Data records:
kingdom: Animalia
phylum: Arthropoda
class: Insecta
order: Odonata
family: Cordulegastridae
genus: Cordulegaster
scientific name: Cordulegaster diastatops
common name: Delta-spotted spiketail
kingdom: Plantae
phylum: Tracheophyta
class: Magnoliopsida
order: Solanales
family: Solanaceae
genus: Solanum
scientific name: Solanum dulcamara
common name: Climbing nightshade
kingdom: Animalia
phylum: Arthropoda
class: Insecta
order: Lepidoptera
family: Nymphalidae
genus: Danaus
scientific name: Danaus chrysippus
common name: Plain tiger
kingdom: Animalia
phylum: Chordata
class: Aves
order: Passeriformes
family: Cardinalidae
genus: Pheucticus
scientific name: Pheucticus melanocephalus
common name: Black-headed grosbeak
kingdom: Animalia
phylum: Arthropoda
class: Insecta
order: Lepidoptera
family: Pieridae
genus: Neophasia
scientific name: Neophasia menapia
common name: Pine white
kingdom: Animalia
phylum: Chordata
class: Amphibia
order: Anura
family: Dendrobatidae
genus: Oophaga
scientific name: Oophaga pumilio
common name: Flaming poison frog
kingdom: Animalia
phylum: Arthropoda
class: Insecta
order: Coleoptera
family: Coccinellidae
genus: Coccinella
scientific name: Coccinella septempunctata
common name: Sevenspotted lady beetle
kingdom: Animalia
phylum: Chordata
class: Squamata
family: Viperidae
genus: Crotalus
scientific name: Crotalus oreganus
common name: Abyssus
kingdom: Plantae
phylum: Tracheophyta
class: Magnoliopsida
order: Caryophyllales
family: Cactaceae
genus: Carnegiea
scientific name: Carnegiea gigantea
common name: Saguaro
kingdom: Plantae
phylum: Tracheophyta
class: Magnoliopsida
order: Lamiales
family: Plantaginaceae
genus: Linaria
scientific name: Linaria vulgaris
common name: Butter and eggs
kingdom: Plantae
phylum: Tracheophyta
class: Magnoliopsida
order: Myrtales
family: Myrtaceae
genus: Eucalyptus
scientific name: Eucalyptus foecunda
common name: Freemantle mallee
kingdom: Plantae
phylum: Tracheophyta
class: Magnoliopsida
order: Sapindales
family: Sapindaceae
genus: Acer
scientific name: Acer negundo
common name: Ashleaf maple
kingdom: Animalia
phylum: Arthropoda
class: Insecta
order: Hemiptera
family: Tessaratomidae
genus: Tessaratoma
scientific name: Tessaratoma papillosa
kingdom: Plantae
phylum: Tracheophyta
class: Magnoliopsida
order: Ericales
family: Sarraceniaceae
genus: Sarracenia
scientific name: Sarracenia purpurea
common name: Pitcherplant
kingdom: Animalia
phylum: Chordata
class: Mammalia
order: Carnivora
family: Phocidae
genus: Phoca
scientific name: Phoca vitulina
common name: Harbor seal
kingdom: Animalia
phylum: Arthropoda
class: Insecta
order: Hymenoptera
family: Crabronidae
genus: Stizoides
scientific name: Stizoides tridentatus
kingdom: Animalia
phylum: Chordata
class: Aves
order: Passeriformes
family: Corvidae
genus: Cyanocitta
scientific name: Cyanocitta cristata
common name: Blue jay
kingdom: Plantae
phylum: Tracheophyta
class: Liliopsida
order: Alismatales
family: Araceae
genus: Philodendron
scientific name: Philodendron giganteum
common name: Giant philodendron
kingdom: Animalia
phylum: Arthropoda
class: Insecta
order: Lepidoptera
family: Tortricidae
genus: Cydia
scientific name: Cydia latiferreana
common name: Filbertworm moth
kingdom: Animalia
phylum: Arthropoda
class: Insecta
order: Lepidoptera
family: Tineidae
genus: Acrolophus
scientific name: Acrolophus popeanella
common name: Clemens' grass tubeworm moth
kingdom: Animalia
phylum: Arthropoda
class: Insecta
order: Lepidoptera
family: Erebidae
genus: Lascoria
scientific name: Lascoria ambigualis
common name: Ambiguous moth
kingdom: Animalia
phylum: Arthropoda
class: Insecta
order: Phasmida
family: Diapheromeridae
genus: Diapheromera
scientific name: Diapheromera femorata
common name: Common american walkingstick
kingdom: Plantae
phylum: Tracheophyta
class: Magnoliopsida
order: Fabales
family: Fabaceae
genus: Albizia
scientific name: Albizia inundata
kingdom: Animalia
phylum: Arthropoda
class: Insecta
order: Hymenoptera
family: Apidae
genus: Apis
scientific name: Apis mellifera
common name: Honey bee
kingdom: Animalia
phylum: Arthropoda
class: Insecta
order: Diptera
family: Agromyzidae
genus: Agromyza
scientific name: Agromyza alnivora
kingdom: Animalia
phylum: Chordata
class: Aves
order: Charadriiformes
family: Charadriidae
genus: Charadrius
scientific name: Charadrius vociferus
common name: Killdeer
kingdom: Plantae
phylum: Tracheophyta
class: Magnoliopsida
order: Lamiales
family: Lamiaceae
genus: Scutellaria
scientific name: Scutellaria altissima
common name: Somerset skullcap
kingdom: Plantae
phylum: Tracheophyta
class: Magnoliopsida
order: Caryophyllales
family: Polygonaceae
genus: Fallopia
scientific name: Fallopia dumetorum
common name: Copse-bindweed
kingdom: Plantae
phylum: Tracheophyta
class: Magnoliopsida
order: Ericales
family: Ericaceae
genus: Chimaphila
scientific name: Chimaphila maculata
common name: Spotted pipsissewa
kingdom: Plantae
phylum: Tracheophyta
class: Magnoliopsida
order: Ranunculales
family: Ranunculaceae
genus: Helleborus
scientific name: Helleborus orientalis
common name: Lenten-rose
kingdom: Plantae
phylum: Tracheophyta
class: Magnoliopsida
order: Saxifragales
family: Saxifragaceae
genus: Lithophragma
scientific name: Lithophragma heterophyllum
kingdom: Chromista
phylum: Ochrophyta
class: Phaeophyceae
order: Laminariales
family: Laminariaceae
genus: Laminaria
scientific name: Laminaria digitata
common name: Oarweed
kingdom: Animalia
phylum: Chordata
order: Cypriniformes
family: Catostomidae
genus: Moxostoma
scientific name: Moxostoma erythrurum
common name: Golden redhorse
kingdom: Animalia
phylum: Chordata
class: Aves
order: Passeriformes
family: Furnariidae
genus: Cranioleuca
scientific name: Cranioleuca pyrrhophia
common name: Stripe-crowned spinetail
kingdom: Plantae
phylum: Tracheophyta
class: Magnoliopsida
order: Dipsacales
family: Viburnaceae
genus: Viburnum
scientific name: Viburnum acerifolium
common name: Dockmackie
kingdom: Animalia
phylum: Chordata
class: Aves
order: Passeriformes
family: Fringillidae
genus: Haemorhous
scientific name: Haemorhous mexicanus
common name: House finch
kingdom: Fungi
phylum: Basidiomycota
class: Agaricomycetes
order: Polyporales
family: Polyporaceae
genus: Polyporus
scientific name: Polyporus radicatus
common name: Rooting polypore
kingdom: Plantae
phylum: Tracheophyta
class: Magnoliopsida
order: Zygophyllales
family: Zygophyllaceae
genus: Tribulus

WORK TO COMPLETE: Update the rows above by changing every "common name" to "vernacular name" and leaving everything else unchanged.

TASK ANSWER:
kingdom: Animalia
phylum: Arthropoda
class: Insecta
order: Odonata
family: Cordulegastridae
genus: Cordulegaster
scientific name: Cordulegaster diastatops
vernacular name: Delta-spotted spiketail
kingdom: Plantae
phylum: Tracheophyta
class: Magnoliopsida
order: Solanales
family: Solanaceae
genus: Solanum
scientific name: Solanum dulcamara
vernacular name: Climbing nightshade
kingdom: Animalia
phylum: Arthropoda
class: Insecta
order: Lepidoptera
family: Nymphalidae
genus: Danaus
scientific name: Danaus chrysippus
vernacular name: Plain tiger
kingdom: Animalia
phylum: Chordata
class: Aves
order: Passeriformes
family: Cardinalidae
genus: Pheucticus
scientific name: Pheucticus melanocephalus
vernacular name: Black-headed grosbeak
kingdom: Animalia
phylum: Arthropoda
class: Insecta
order: Lepidoptera
family: Pieridae
genus: Neophasia
scientific name: Neophasia menapia
vernacular name: Pine white
kingdom: Animalia
phylum: Chordata
class: Amphibia
order: Anura
family: Dendrobatidae
genus: Oophaga
scientific name: Oophaga pumilio
vernacular name: Flaming poison frog
kingdom: Animalia
phylum: Arthropoda
class: Insecta
order: Coleoptera
family: Coccinellidae
genus: Coccinella
scientific name: Coccinella septempunctata
vernacular name: Sevenspotted lady beetle
kingdom: Animalia
phylum: Chordata
class: Squamata
family: Viperidae
genus: Crotalus
scientific name: Crotalus oreganus
vernacular name: Abyssus
kingdom: Plantae
phylum: Tracheophyta
class: Magnoliopsida
order: Caryophyllales
family: Cactaceae
genus: Carnegiea
scientific name: Carnegiea gigantea
vernacular name: Saguaro
kingdom: Plantae
phylum: Tracheophyta
class: Magnoliopsida
order: Lamiales
family: Plantaginaceae
genus: Linaria
scientific name: Linaria vulgaris
vernacular name: Butter and eggs
kingdom: Plantae
phylum: Tracheophyta
class: Magnoliopsida
order: Myrtales
family: Myrtaceae
genus: Eucalyptus
scientific name: Eucalyptus foecunda
vernacular name: Freemantle mallee
kingdom: Plantae
phylum: Tracheophyta
class: Magnoliopsida
order: Sapindales
family: Sapindaceae
genus: Acer
scientific name: Acer negundo
vernacular name: Ashleaf maple
kingdom: Animalia
phylum: Arthropoda
class: Insecta
order: Hemiptera
family: Tessaratomidae
genus: Tessaratoma
scientific name: Tessaratoma papillosa
kingdom: Plantae
phylum: Tracheophyta
class: Magnoliopsida
order: Ericales
family: Sarraceniaceae
genus: Sarracenia
scientific name: Sarracenia purpurea
vernacular name: Pitcherplant
kingdom: Animalia
phylum: Chordata
class: Mammalia
order: Carnivora
family: Phocidae
genus: Phoca
scientific name: Phoca vitulina
vernacular name: Harbor seal
kingdom: Animalia
phylum: Arthropoda
class: Insecta
order: Hymenoptera
family: Crabronidae
genus: Stizoides
scientific name: Stizoides tridentatus
kingdom: Animalia
phylum: Chordata
class: Aves
order: Passeriformes
family: Corvidae
genus: Cyanocitta
scientific name: Cyanocitta cristata
vernacular name: Blue jay
kingdom: Plantae
phylum: Tracheophyta
class: Liliopsida
order: Alismatales
family: Araceae
genus: Philodendron
scientific name: Philodendron giganteum
vernacular name: Giant philodendron
kingdom: Animalia
phylum: Arthropoda
class: Insecta
order: Lepidoptera
family: Tortricidae
genus: Cydia
scientific name: Cydia latiferreana
vernacular name: Filbertworm moth
kingdom: Animalia
phylum: Arthropoda
class: Insecta
order: Lepidoptera
family: Tineidae
genus: Acrolophus
scientific name: Acrolophus popeanella
vernacular name: Clemens' grass tubeworm moth
kingdom: Animalia
phylum: Arthropoda
class: Insecta
order: Lepidoptera
family: Erebidae
genus: Lascoria
scientific name: Lascoria ambigualis
vernacular name: Ambiguous moth
kingdom: Animalia
phylum: Arthropoda
class: Insecta
order: Phasmida
family: Diapheromeridae
genus: Diapheromera
scientific name: Diapheromera femorata
vernacular name: Common american walkingstick
kingdom: Plantae
phylum: Tracheophyta
class: Magnoliopsida
order: Fabales
family: Fabaceae
genus: Albizia
scientific name: Albizia inundata
kingdom: Animalia
phylum: Arthropoda
class: Insecta
order: Hymenoptera
family: Apidae
genus: Apis
scientific name: Apis mellifera
vernacular name: Honey bee
kingdom: Animalia
phylum: Arthropoda
class: Insecta
order: Diptera
family: Agromyzidae
genus: Agromyza
scientific name: Agromyza alnivora
kingdom: Animalia
phylum: Chordata
class: Aves
order: Charadriiformes
family: Charadriidae
genus: Charadrius
scientific name: Charadrius vociferus
vernacular name: Killdeer
kingdom: Plantae
phylum: Tracheophyta
class: Magnoliopsida
order: Lamiales
family: Lamiaceae
genus: Scutellaria
scientific name: Scutellaria altissima
vernacular name: Somerset skullcap
kingdom: Plantae
phylum: Tracheophyta
class: Magnoliopsida
order: Caryophyllales
family: Polygonaceae
genus: Fallopia
scientific name: Fallopia dumetorum
vernacular name: Copse-bindweed
kingdom: Plantae
phylum: Tracheophyta
class: Magnoliopsida
order: Ericales
family: Ericaceae
genus: Chimaphila
scientific name: Chimaphila maculata
vernacular name: Spotted pipsissewa
kingdom: Plantae
phylum: Tracheophyta
class: Magnoliopsida
order: Ranunculales
family: Ranunculaceae
genus: Helleborus
scientific name: Helleborus orientalis
vernacular name: Lenten-rose
kingdom: Plantae
phylum: Tracheophyta
class: Magnoliopsida
order: Saxifragales
family: Saxifragaceae
genus: Lithophragma
scientific name: Lithophragma heterophyllum
kingdom: Chromista
phylum: Ochrophyta
class: Phaeophyceae
order: Laminariales
family: Laminariaceae
genus: Laminaria
scientific name: Laminaria digitata
vernacular name: Oarweed
kingdom: Animalia
phylum: Chordata
order: Cypriniformes
family: Catostomidae
genus: Moxostoma
scientific name: Moxostoma erythrurum
vernacular name: Golden redhorse
kingdom: Animalia
phylum: Chordata
class: Aves
order: Passeriformes
family: Furnariidae
genus: Cranioleuca
scientific name: Cranioleuca pyrrhophia
vernacular name: Stripe-crowned spinetail
kingdom: Plantae
phylum: Tracheophyta
class: Magnoliopsida
order: Dipsacales
family: Viburnaceae
genus: Viburnum
scientific name: Viburnum acerifolium
vernacular name: Dockmackie
kingdom: Animalia
phylum: Chordata
class: Aves
order: Passeriformes
family: Fringillidae
genus: Haemorhous
scientific name: Haemorhous mexicanus
vernacular name: House finch
kingdom: Fungi
phylum: Basidiomycota
class: Agaricomycetes
order: Polyporales
family: Polyporaceae
genus: Polyporus
scientific name: Polyporus radicatus
vernacular name: Rooting polypore
kingdom: Plantae
phylum: Tracheophyta
class: Magnoliopsida
order: Zygophyllales
family: Zygophyllaceae
genus: Tribulus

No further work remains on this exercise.